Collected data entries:
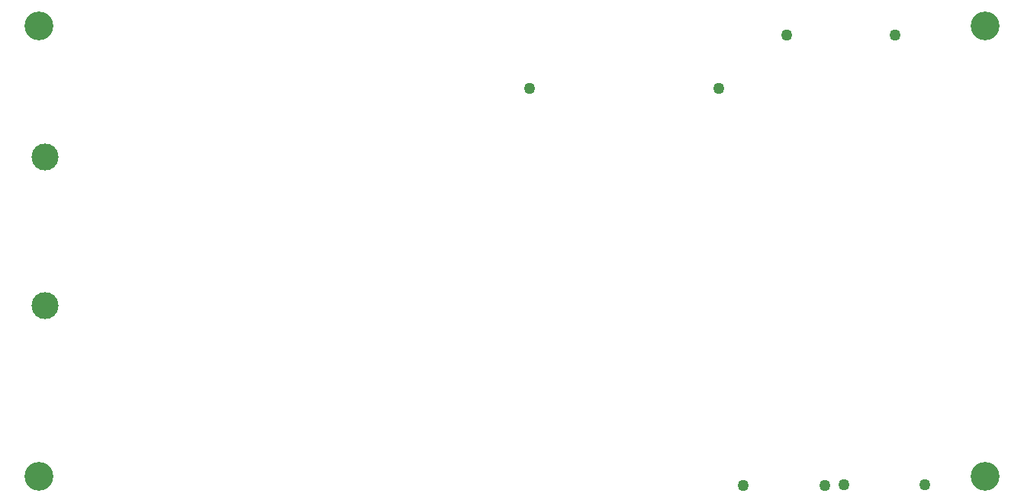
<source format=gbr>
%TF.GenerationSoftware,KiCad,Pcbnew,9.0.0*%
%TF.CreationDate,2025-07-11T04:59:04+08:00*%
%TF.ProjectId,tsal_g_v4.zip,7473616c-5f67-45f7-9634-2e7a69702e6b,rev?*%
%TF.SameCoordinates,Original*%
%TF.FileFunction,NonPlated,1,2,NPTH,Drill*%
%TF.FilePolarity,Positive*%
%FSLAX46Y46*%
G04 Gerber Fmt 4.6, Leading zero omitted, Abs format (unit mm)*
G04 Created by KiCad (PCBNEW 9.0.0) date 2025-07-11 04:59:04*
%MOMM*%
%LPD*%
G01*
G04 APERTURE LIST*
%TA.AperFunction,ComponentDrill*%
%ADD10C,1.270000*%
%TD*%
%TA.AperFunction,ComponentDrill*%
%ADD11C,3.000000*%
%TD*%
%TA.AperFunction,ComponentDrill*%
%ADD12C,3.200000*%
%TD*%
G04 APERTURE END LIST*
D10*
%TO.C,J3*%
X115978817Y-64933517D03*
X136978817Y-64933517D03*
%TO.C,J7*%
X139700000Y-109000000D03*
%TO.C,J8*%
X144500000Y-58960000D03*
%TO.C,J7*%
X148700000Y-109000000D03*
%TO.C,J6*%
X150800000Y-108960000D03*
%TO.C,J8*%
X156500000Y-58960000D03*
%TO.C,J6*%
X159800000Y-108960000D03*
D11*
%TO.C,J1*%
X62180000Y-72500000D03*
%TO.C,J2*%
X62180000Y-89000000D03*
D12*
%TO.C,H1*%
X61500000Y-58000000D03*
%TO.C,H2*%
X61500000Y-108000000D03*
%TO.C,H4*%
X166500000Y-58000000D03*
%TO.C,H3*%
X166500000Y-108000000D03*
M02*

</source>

**Task instructions**
Please go through the data above and copy each line containing the word "format".

**Task solution**
<source format=gbr>
G04 Gerber Fmt 4.6, Leading zero omitted, Abs format (unit mm)*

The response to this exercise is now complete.